Characteristics Comparison

  • Coma:

    • No eye-opening, unable to follow instructions, no communication, no purposeful movement.

  • Vegetative State:

    • Return of sleep-wake cycles, may produce sounds or facial expressions without cause, unable to follow instructions or communicate.

  • Minimally Conscious State:

    • Sometimes follows instructions, may communicate with gestures or speech, demonstrates emotional responses, and focuses on people or objects.

Consciousness Levels and Care Decisions

  • Questions arise regarding the significance of fMRI results indicating a minimally conscious state.

  • Ethical considerations on defining personhood and care decisions if consciousness is lost.

Standards of Decision Making for Patients

  • Substituted Judgement vs. Best Interest

    • Ethical frameworks used to guide decision making for incapacitated patients.

History of Withholding and Withdrawing Life-Sustaining Measures

  • Overview of historical cases that have influenced legal and ethical standards in life support decisions.
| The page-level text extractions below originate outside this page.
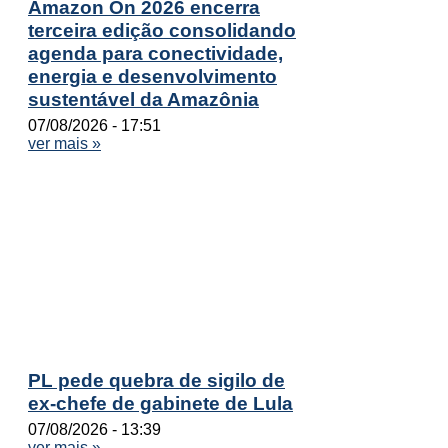
Amazon On 2026 encerra
terceira edição consolidando
agenda para conectividade,
energia e desenvolvimento
sustentável da Amazônia
07/08/2026
17:51
ver mais »
PL pede quebra de sigilo de
ex-chefe de gabinete de Lula
07/08/2026
13:39
ver mais »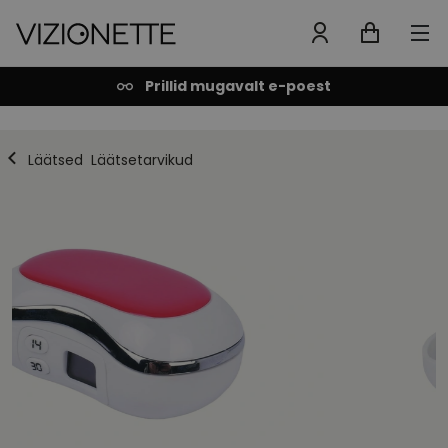
Prillid mugavalt e-poest
Läätsed
Läätsetarvikud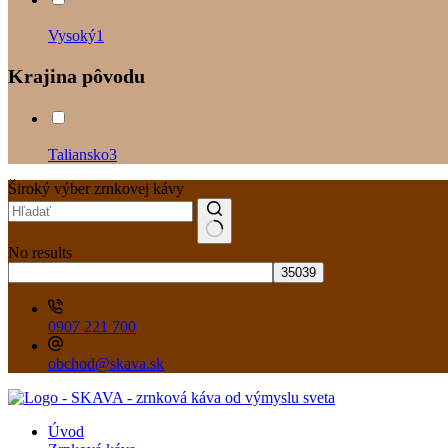
Vysoký
1
Krajina pôvodu
Taliansko
3
Široký výber zrnkovej kávy
No results
0907 221 700
obchod@skava.sk
Úvod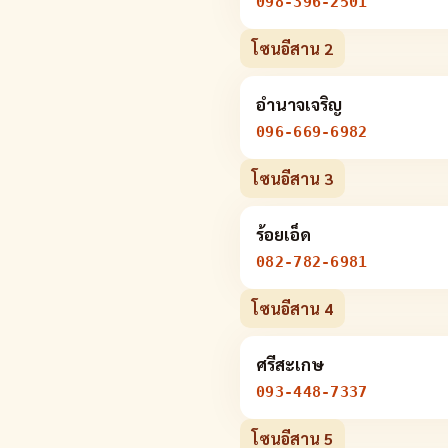
098-396-2501
โซนอีสาน 2
อำนาจเจริญ
096-669-6982
โซนอีสาน 3
ร้อยเอ็ด
082-782-6981
โซนอีสาน 4
ศรีสะเกษ
093-448-7337
โซนอีสาน 5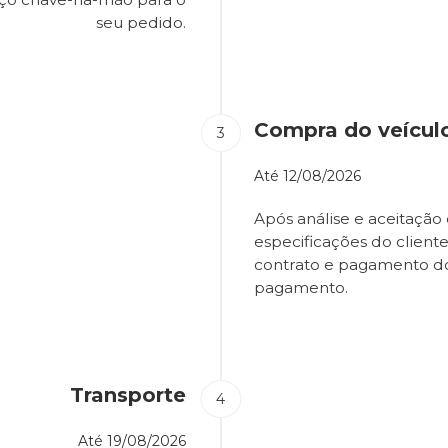
seu pedido.
Compra do veícul
Até
12/08/2026
Após análise e aceitação 
especificações do client
contrato e pagamento d
pagamento.
Transporte
Até
19/08/2026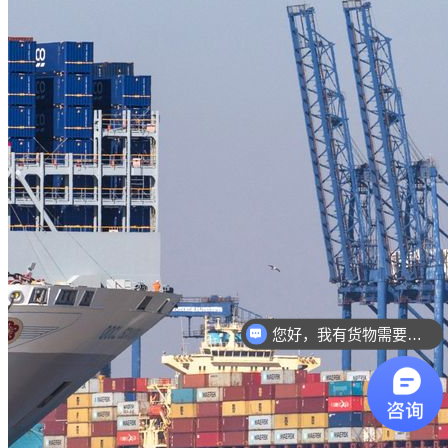
您好，我有货物需要你们的产品。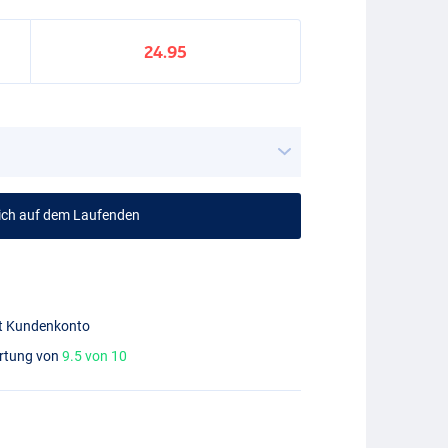
24.95
mich auf dem Laufenden
mit Kundenkonto
ertung von
9.5 von 10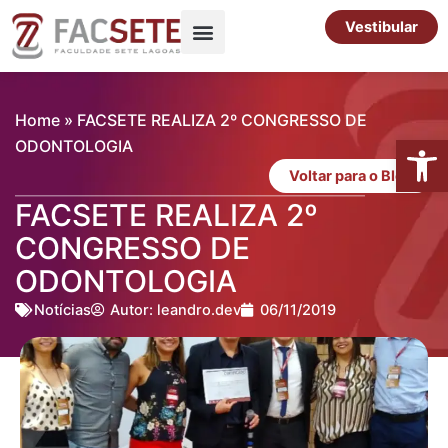
Ir
Vestibular
para
o
Pós-Graduação
Cursos Livres
conteúdo
Home
»
FACSETE REALIZA 2º CONGRESSO DE
Abrir 
ODONTOLOGIA
Voltar para o Blog
FACSETE REALIZA 2º
CONGRESSO DE
ODONTOLOGIA
Notícias
Autor:
leandro.dev
06/11/2019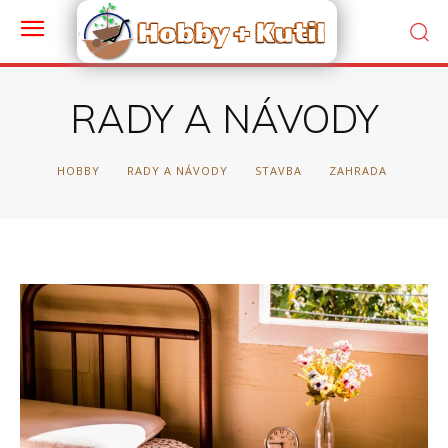
RADY A NÁVODY
HOBBY
RADY A NÁVODY
STAVBA
ZAHRADA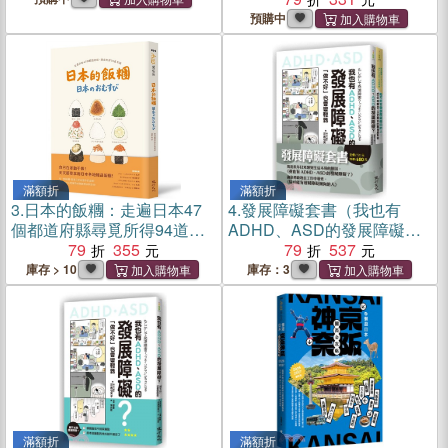
預購中
滿額折
滿額折
3.
日本的飯糰：走遍日本47
4.
發展障礙套書（我也有
個都道府縣尋覓所得94道食
ADHD、ASD的發展障礙？
譜
79
355
＋給可能有發展障礙傾向的
79
537
人）
庫存 > 10
庫存：3
滿額折
滿額折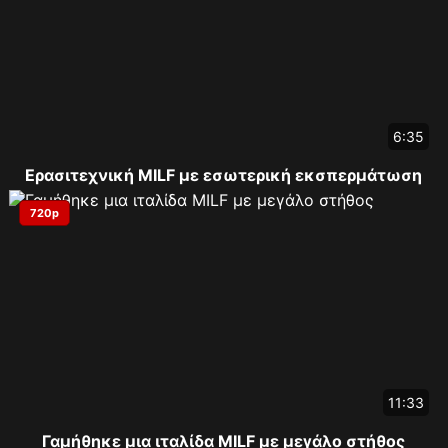
6:35
Ερασιτεχνική MILF με εσωτερική εκσπερμάτωση
720p
11:33
Γαμήθηκε μια ιταλίδα MILF με μεγάλο στήθος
Case Study: Karen Ann Quinlan

  • Landmark ruling regarding life-support disconnection due to persistent vegetative state, emphasizing patient's right to privacy over state interests.

    • Established paternal authority to decide in the absence of recovery prospects.

Case Study: Nancy Cruzan

  • First Supreme Court case on right to die, recognizing such a right but requiring clear evidence of the patient's wishes before food and water could be withheld.

Case Study: Terri Schiavo

  • Controversy over withdrawing feeding tubes, raising ethical and legal dilemmas.

Decision-Making Factors in Patient Care

  • Key considerations include:

    • Allocation of healthcare resources.

    • Quality vs. quantity of life assessments.

    • Pain and suffering evaluations.

    • Prognosis attached to patients' conditions.